(Data entries)
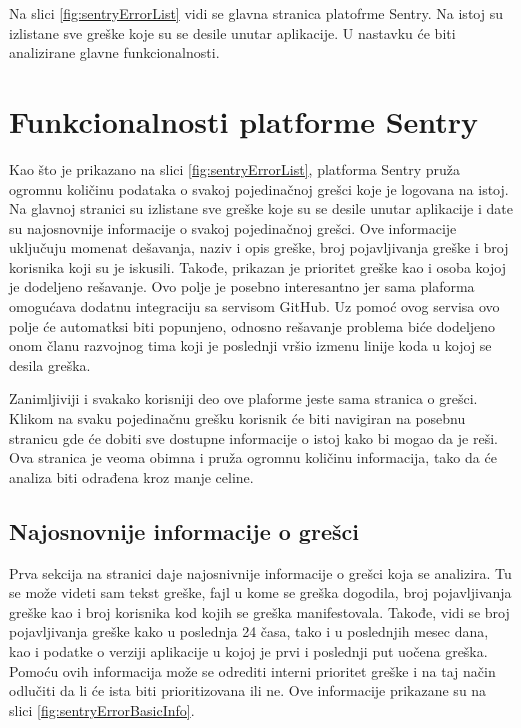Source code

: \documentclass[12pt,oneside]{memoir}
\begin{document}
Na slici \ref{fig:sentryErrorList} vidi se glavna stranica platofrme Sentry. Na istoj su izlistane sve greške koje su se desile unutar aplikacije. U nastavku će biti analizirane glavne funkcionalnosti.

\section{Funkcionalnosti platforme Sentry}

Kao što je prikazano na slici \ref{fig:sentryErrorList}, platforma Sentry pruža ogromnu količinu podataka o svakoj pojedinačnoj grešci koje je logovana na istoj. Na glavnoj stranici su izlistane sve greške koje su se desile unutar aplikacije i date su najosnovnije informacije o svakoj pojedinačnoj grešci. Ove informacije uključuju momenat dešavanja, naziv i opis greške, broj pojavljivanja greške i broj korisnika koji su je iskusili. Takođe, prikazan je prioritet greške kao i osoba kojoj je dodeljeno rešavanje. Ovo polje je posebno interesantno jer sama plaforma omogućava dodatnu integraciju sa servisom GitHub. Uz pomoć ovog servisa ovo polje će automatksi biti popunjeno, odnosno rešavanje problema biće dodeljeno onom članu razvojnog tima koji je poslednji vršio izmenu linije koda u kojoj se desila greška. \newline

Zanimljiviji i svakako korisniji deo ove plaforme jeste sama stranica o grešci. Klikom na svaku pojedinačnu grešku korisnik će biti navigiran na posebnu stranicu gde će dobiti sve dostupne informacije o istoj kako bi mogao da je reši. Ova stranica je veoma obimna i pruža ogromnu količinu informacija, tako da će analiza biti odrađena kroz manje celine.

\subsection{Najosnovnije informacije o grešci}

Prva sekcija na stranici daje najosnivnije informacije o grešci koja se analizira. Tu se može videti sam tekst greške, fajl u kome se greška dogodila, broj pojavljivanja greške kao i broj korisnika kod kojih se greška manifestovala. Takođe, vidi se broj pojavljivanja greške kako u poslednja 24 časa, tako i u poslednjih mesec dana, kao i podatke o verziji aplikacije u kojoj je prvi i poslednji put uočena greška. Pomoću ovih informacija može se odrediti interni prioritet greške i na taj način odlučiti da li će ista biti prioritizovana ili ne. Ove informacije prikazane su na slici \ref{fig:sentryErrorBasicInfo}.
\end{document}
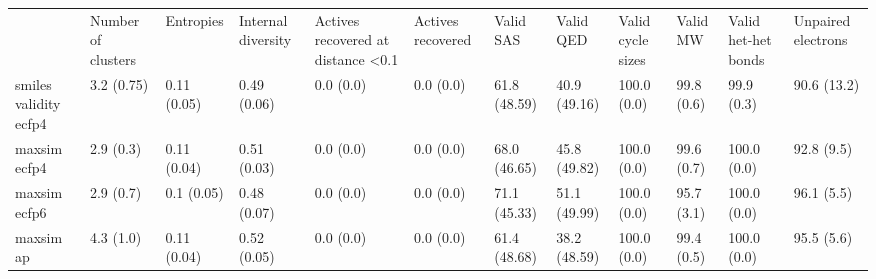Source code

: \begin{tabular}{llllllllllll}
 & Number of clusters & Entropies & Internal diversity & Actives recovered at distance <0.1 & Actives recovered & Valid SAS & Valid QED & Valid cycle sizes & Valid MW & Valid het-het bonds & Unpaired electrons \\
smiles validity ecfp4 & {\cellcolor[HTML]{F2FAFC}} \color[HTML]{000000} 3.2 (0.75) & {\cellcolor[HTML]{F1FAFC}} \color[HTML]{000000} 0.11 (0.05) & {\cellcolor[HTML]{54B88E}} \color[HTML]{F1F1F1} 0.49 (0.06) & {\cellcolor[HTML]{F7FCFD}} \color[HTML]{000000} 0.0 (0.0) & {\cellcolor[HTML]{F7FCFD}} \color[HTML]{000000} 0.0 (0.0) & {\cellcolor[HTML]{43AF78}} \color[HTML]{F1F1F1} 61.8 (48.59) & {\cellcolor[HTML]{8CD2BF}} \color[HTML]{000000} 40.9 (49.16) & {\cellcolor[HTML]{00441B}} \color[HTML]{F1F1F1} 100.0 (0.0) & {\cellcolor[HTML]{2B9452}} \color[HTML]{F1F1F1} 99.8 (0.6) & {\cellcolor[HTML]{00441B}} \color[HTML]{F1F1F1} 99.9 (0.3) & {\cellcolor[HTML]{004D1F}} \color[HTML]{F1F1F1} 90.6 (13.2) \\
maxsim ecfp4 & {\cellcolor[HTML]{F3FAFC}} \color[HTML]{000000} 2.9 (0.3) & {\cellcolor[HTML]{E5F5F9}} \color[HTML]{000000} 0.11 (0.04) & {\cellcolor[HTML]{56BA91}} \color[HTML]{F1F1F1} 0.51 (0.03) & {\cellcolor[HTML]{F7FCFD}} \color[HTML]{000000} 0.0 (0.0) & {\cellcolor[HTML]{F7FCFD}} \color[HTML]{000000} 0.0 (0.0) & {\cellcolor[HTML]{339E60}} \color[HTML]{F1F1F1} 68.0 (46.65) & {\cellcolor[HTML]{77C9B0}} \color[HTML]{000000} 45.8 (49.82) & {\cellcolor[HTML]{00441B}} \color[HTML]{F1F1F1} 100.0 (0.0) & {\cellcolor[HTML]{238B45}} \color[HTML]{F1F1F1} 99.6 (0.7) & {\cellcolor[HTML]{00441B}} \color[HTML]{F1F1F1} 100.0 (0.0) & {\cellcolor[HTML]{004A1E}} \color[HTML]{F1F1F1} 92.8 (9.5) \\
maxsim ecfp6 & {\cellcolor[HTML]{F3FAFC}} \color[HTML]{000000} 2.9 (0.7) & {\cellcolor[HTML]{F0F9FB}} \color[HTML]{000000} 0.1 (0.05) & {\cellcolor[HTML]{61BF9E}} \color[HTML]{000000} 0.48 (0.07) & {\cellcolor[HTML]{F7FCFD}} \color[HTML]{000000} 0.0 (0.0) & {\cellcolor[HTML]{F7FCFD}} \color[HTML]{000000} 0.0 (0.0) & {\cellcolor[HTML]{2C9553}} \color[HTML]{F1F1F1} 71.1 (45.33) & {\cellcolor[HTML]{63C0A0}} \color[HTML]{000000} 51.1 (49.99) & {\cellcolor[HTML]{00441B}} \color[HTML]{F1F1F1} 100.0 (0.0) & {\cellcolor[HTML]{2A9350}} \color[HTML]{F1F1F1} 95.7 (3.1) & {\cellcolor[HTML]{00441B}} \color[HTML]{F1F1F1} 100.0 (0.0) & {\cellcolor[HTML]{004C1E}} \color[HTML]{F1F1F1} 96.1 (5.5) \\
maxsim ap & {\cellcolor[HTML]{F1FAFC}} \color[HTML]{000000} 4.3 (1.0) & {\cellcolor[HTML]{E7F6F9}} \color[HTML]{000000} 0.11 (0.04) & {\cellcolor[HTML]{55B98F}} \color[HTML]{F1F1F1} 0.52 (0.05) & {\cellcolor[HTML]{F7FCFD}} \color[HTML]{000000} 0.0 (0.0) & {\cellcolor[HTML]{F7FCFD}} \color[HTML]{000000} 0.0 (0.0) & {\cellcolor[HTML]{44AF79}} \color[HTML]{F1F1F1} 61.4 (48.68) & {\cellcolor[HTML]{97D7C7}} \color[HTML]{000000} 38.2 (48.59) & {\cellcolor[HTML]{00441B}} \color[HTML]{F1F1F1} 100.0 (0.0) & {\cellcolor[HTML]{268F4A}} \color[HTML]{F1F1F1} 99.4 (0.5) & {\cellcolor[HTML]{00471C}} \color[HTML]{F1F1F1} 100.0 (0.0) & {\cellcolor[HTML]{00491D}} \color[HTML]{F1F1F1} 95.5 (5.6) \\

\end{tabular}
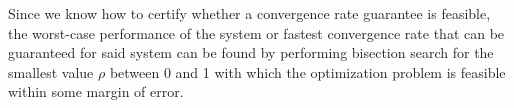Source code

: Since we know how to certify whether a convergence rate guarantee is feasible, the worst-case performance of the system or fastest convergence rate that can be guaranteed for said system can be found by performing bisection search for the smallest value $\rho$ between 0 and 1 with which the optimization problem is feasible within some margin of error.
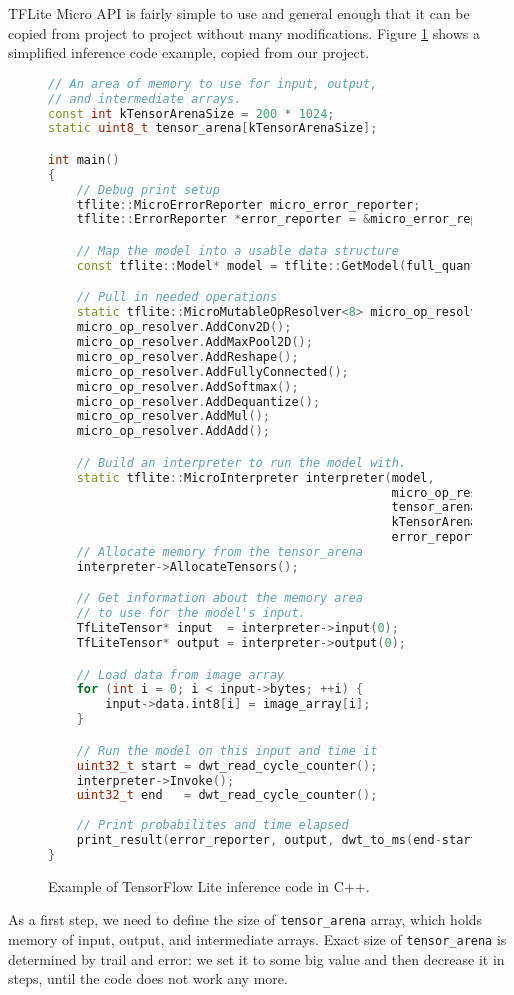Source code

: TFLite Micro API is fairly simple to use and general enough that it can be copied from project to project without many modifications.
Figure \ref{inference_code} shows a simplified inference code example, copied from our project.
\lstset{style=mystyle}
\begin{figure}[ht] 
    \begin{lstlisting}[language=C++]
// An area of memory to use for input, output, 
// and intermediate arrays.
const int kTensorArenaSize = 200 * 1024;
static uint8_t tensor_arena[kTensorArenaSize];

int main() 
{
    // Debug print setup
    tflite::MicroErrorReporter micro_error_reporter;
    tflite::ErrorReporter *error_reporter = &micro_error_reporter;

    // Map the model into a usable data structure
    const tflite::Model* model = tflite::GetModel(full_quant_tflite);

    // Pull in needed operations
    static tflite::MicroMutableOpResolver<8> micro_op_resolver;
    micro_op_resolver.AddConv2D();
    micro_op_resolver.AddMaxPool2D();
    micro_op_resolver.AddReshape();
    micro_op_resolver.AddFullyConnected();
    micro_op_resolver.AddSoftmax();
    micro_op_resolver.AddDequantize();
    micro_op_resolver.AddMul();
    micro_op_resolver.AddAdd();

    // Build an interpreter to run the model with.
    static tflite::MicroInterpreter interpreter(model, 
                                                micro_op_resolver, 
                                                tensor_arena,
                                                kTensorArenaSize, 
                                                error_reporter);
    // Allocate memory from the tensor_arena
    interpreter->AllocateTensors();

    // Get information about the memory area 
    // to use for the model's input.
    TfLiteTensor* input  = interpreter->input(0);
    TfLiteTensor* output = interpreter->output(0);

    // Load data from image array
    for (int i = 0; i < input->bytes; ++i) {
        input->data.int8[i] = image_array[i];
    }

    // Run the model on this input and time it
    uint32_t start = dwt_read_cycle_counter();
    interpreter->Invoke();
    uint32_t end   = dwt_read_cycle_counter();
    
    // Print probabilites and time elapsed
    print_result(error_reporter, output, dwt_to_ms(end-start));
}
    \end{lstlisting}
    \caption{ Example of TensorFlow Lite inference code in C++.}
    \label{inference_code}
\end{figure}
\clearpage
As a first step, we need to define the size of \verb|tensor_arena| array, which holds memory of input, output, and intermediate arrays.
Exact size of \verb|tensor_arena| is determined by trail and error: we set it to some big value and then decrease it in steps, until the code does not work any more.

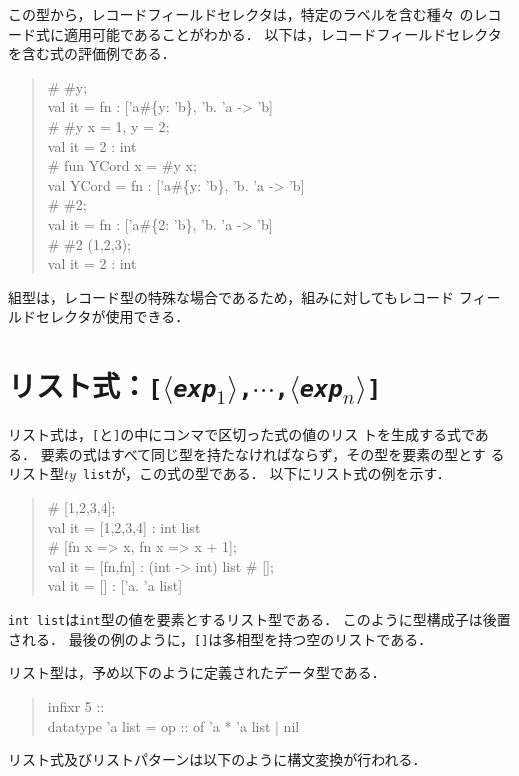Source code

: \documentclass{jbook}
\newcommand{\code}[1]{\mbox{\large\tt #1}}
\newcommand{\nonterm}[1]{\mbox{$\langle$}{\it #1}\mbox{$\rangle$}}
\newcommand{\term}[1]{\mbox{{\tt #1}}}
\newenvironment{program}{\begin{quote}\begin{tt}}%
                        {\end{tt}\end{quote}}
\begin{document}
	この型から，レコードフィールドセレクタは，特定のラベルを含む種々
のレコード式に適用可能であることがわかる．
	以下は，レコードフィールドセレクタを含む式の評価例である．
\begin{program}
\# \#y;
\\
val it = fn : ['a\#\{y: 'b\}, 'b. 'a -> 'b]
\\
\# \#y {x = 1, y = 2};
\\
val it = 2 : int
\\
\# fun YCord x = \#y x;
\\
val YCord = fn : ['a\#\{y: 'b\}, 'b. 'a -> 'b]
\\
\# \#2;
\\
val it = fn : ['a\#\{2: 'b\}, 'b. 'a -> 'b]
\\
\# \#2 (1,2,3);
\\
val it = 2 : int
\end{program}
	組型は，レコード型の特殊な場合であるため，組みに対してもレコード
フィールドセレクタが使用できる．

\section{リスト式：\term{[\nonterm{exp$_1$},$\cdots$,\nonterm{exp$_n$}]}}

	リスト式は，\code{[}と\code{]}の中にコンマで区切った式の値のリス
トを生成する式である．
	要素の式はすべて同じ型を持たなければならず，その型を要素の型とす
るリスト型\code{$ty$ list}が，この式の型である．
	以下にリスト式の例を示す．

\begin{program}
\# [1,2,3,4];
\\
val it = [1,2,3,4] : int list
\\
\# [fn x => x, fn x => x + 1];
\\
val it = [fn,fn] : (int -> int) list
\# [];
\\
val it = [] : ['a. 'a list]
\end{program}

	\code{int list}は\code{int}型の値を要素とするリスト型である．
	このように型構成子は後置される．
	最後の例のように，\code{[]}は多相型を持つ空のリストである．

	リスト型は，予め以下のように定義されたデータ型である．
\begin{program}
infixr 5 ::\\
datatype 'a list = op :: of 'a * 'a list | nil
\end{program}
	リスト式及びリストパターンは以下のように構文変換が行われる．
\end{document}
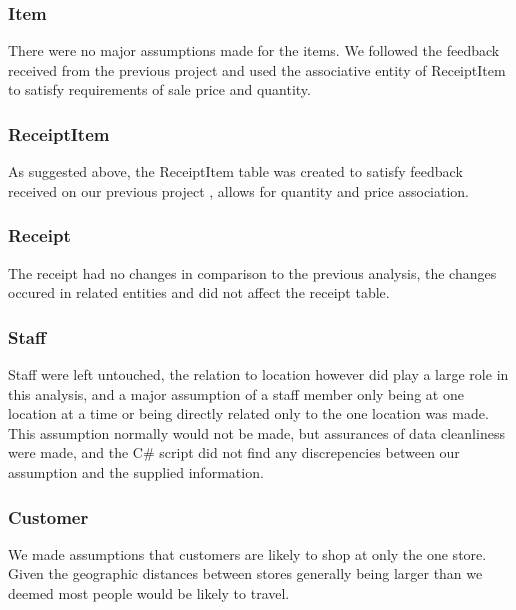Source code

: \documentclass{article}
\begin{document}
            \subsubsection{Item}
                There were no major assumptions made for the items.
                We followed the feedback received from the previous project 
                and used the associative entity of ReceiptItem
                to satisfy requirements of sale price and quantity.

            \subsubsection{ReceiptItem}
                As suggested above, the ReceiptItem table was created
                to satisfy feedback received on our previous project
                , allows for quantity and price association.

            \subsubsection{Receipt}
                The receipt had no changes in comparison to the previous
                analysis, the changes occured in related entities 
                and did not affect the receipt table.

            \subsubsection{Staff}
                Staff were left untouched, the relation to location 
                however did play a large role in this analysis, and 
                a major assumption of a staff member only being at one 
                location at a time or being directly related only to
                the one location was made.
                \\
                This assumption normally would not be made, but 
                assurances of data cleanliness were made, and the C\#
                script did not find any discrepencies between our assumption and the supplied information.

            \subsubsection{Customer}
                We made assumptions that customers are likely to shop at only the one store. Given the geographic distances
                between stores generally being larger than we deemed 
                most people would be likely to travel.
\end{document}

WHAT TO WORK ON >>
Reproduce the data above exactly, but only from the line containing "margin of error." through the line containing "the memory area". Omit all pictures.

SOLUTION TO THIS EXERCISE >>
: Since we know how to certify whether a convergence rate guarantee is feasible, the worst-case performance of the system or fastest convergence rate that can be guaranteed for said system can be found by performing bisection search for the smallest value $\rho$ between 0 and 1 with which the optimization problem is feasible within some margin of error.
Source code

: TFLite Micro API is fairly simple to use and general enough that it can be copied from project to project without many modifications.
Figure \ref{inference_code} shows a simplified inference code example, copied from our project.
\lstset{style=mystyle}
\begin{figure}[ht] 
    \begin{lstlisting}[language=C++]
// An area of memory to use for input, output, 
// and intermediate arrays.
const int kTensorArenaSize = 200 * 1024;
static uint8_t tensor_arena[kTensorArenaSize];

int main() 
{
    // Debug print setup
    tflite::MicroErrorReporter micro_error_reporter;
    tflite::ErrorReporter *error_reporter = &micro_error_reporter;

    // Map the model into a usable data structure
    const tflite::Model* model = tflite::GetModel(full_quant_tflite);

    // Pull in needed operations
    static tflite::MicroMutableOpResolver<8> micro_op_resolver;
    micro_op_resolver.AddConv2D();
    micro_op_resolver.AddMaxPool2D();
    micro_op_resolver.AddReshape();
    micro_op_resolver.AddFullyConnected();
    micro_op_resolver.AddSoftmax();
    micro_op_resolver.AddDequantize();
    micro_op_resolver.AddMul();
    micro_op_resolver.AddAdd();

    // Build an interpreter to run the model with.
    static tflite::MicroInterpreter interpreter(model, 
                                                micro_op_resolver, 
                                                tensor_arena,
                                                kTensorArenaSize, 
                                                error_reporter);
    // Allocate memory from the tensor_arena
    interpreter->AllocateTensors();

    // Get information about the memory area 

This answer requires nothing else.